WHAT YOU HAVE TO DO
From the material below, tally every line containing "decimation"; reply with the total only.

++++ DATA EXTRACTS

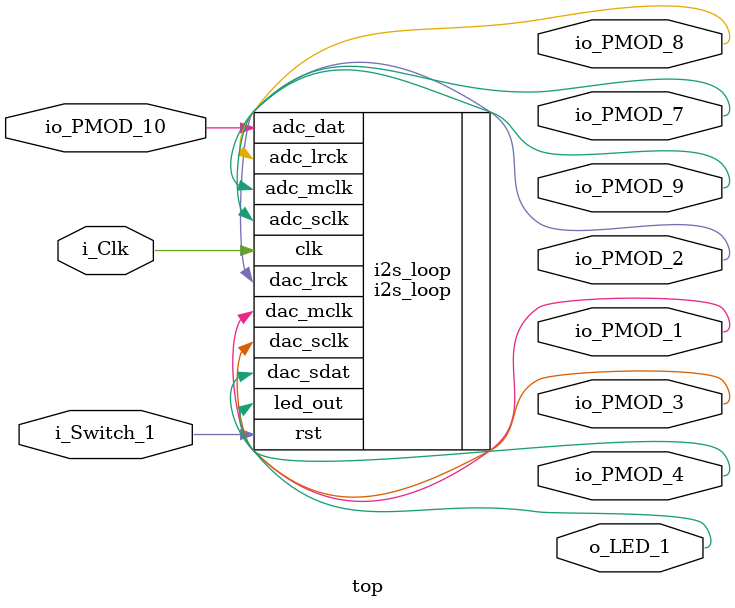
<source format=v>
`default_nettype none

/*
*   1: dac mclk
*   2: dac lrck
*   3: dac sclk
*   4: dac dat
*   
*   7: adc mclk
*   8: adc lrck
*   9: adc sclk
*   10:adc dat
*/



module top (
    //clk
    input wire i_Clk,
    input wire i_Switch_1,
    output wire o_LED_1,
    //dac signals
    output wire io_PMOD_1,
    output wire io_PMOD_2,
    output wire io_PMOD_3,
    output wire io_PMOD_4,
    //adc signals
    output wire io_PMOD_7,
    output wire io_PMOD_8,
    output wire io_PMOD_9,
    input  wire io_PMOD_10
);


i2s_loop #(
    .CLK_FREQ(25_000_000),
    .MCLK_DEC(1),         //2**MCLK_DEC decimation factor of mclk
    .LRCK_DEC(8),         //2**LRCK_DEC decimation factor of lrck
    .SCLK_DEC(2)          //2**SCLK_DEC decimation factor of sclk
)i2s_loop (
    .clk(i_Clk),
    .rst(i_Switch_1),
    .led_out(o_LED_1),
    //physical interfaces
    .dac_mclk(io_PMOD_1),
    .dac_lrck(io_PMOD_2),
    .dac_sclk(io_PMOD_3),
    .dac_sdat(io_PMOD_4),

    .adc_mclk(io_PMOD_7),
    .adc_lrck(io_PMOD_8),
    .adc_sclk(io_PMOD_9),
    .adc_dat(io_PMOD_10) 
);





endmodule

</source>
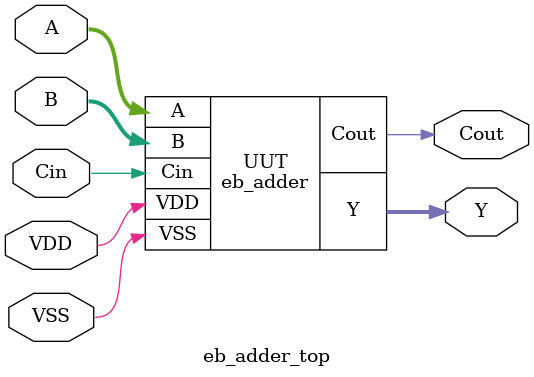
<source format=v>
/* Generated by Yosys 0.57+125 (git sha1 d5053033e, g++ 11.5.0 -fPIC -O3) */

(* src = "/home/arumukamganesmoorthe/ME/digital_design/eight_bit_CLA/rtl/eight_bit_CLA.v:26.1-41.10" *)
module CLA4bit(A, B, Cin, VDD, VSS, S, Cout);
  (* src = "/home/arumukamganesmoorthe/ME/digital_design/eight_bit_CLA/rtl/eight_bit_CLA.v:27.14-27.15" *)
  input [3:0] A;
  wire [3:0] A;
  (* src = "/home/arumukamganesmoorthe/ME/digital_design/eight_bit_CLA/rtl/eight_bit_CLA.v:27.16-27.17" *)
  input [3:0] B;
  wire [3:0] B;
  (* src = "/home/arumukamganesmoorthe/ME/digital_design/eight_bit_CLA/rtl/eight_bit_CLA.v:28.9-28.12" *)
  input Cin;
  wire Cin;
  (* src = "/home/arumukamganesmoorthe/ME/digital_design/eight_bit_CLA/rtl/eight_bit_CLA.v:29.9-29.12" *)
  input VDD;
  wire VDD;
  (* src = "/home/arumukamganesmoorthe/ME/digital_design/eight_bit_CLA/rtl/eight_bit_CLA.v:29.13-29.16" *)
  input VSS;
  wire VSS;
  (* src = "/home/arumukamganesmoorthe/ME/digital_design/eight_bit_CLA/rtl/eight_bit_CLA.v:30.16-30.17" *)
  output [3:0] S;
  wire [3:0] S;
  (* src = "/home/arumukamganesmoorthe/ME/digital_design/eight_bit_CLA/rtl/eight_bit_CLA.v:31.10-31.14" *)
  output Cout;
  wire Cout;
  wire _00_;
  wire _01_;
  wire _02_;
  wire _03_;
  wire _04_;
  wire _05_;
  wire _06_;
  (* src = "/home/arumukamganesmoorthe/ME/digital_design/eight_bit_CLA/rtl/eight_bit_CLA.v:32.14-32.16" *)
  (* unused_bits = "1 2 3" *)
  wire [3:0] Ci;
  sky130_fd_sc_hd__xnor2_1 _07_ (
    .A(B[0]),
    .B(A[0]),
    .Y(_00_)
  );
  sky130_fd_sc_hd__maj3_1 _08_ (
    .A(B[0]),
    .B(A[0]),
    .C(Cin),
    .X(_01_)
  );
  sky130_fd_sc_hd__xnor2_1 _09_ (
    .A(B[1]),
    .B(A[1]),
    .Y(_02_)
  );
  sky130_fd_sc_hd__maj3_1 _10_ (
    .A(B[1]),
    .B(A[1]),
    .C(_01_),
    .X(_03_)
  );
  sky130_fd_sc_hd__xnor2_1 _11_ (
    .A(B[2]),
    .B(A[2]),
    .Y(_04_)
  );
  sky130_fd_sc_hd__maj3_1 _12_ (
    .A(B[2]),
    .B(A[2]),
    .C(_03_),
    .X(_05_)
  );
  sky130_fd_sc_hd__xnor2_1 _13_ (
    .A(B[3]),
    .B(A[3]),
    .Y(_06_)
  );
  sky130_fd_sc_hd__maj3_1 _14_ (
    .A(B[3]),
    .B(A[3]),
    .C(_05_),
    .X(Cout)
  );
  sky130_fd_sc_hd__xnor2_1 _15_ (
    .A(Cin),
    .B(_00_),
    .Y(S[0])
  );
  sky130_fd_sc_hd__xnor2_1 _16_ (
    .A(_01_),
    .B(_02_),
    .Y(S[1])
  );
  sky130_fd_sc_hd__xnor2_1 _17_ (
    .A(_03_),
    .B(_04_),
    .Y(S[2])
  );
  sky130_fd_sc_hd__xnor2_1 _18_ (
    .A(_05_),
    .B(_06_),
    .Y(S[3])
  );
  assign Ci[0] = Cin;
endmodule

(* src = "/home/arumukamganesmoorthe/ME/digital_design/eight_bit_CLA/rtl/eight_bit_CLA.v:13.1-24.10" *)
module eb_adder(A, B, Cin, VDD, VSS, Y, Cout);
  (* src = "/home/arumukamganesmoorthe/ME/digital_design/eight_bit_CLA/rtl/eight_bit_CLA.v:14.12-14.13" *)
  input [7:0] A;
  wire [7:0] A;
  (* src = "/home/arumukamganesmoorthe/ME/digital_design/eight_bit_CLA/rtl/eight_bit_CLA.v:14.14-14.15" *)
  input [7:0] B;
  wire [7:0] B;
  (* src = "/home/arumukamganesmoorthe/ME/digital_design/eight_bit_CLA/rtl/eight_bit_CLA.v:15.7-15.10" *)
  input Cin;
  wire Cin;
  (* src = "/home/arumukamganesmoorthe/ME/digital_design/eight_bit_CLA/rtl/eight_bit_CLA.v:16.7-16.10" *)
  input VDD;
  wire VDD;
  (* src = "/home/arumukamganesmoorthe/ME/digital_design/eight_bit_CLA/rtl/eight_bit_CLA.v:16.11-16.14" *)
  input VSS;
  wire VSS;
  (* src = "/home/arumukamganesmoorthe/ME/digital_design/eight_bit_CLA/rtl/eight_bit_CLA.v:17.13-17.14" *)
  output [7:0] Y;
  wire [7:0] Y;
  (* src = "/home/arumukamganesmoorthe/ME/digital_design/eight_bit_CLA/rtl/eight_bit_CLA.v:18.8-18.12" *)
  output Cout;
  wire Cout;
  (* src = "/home/arumukamganesmoorthe/ME/digital_design/eight_bit_CLA/rtl/eight_bit_CLA.v:19.6-19.7" *)
  wire x;
  (* module_not_derived = 32'd1 *)
  (* src = "/home/arumukamganesmoorthe/ME/digital_design/eight_bit_CLA/rtl/eight_bit_CLA.v:21.9-21.47" *)
  CLA4bit C1 (
    .A(A[3:0]),
    .B(B[3:0]),
    .Cin(Cin),
    .Cout(x),
    .S(Y[3:0]),
    .VDD(VDD),
    .VSS(VSS)
  );
  (* module_not_derived = 32'd1 *)
  (* src = "/home/arumukamganesmoorthe/ME/digital_design/eight_bit_CLA/rtl/eight_bit_CLA.v:22.9-22.48" *)
  CLA4bit C2 (
    .A(A[7:4]),
    .B(B[7:4]),
    .Cin(x),
    .Cout(Cout),
    .S(Y[7:4]),
    .VDD(VDD),
    .VSS(VSS)
  );
endmodule

(* top =  1  *)
(* src = "/home/arumukamganesmoorthe/ME/digital_design/eight_bit_CLA/rtl/eight_bit_CLA.v:1.1-10.10" *)
module eb_adder_top(A, B, Cin, VDD, VSS, Y, Cout);
  (* src = "/home/arumukamganesmoorthe/ME/digital_design/eight_bit_CLA/rtl/eight_bit_CLA.v:2.12-2.13" *)
  input [7:0] A;
  wire [7:0] A;
  (* src = "/home/arumukamganesmoorthe/ME/digital_design/eight_bit_CLA/rtl/eight_bit_CLA.v:2.14-2.15" *)
  input [7:0] B;
  wire [7:0] B;
  (* src = "/home/arumukamganesmoorthe/ME/digital_design/eight_bit_CLA/rtl/eight_bit_CLA.v:3.7-3.10" *)
  input Cin;
  wire Cin;
  (* src = "/home/arumukamganesmoorthe/ME/digital_design/eight_bit_CLA/rtl/eight_bit_CLA.v:4.7-4.10" *)
  input VDD;
  wire VDD;
  (* src = "/home/arumukamganesmoorthe/ME/digital_design/eight_bit_CLA/rtl/eight_bit_CLA.v:4.11-4.14" *)
  input VSS;
  wire VSS;
  (* src = "/home/arumukamganesmoorthe/ME/digital_design/eight_bit_CLA/rtl/eight_bit_CLA.v:5.13-5.14" *)
  output [7:0] Y;
  wire [7:0] Y;
  (* src = "/home/arumukamganesmoorthe/ME/digital_design/eight_bit_CLA/rtl/eight_bit_CLA.v:6.8-6.12" *)
  output Cout;
  wire Cout;
  (* module_not_derived = 32'd1 *)
  (* src = "/home/arumukamganesmoorthe/ME/digital_design/eight_bit_CLA/rtl/eight_bit_CLA.v:8.10-8.80" *)
  eb_adder UUT (
    .A(A),
    .B(B),
    .Cin(Cin),
    .Cout(Cout),
    .VDD(VDD),
    .VSS(VSS),
    .Y(Y)
  );
endmodule

</source>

++++++++

WRITTEN ANSWER
3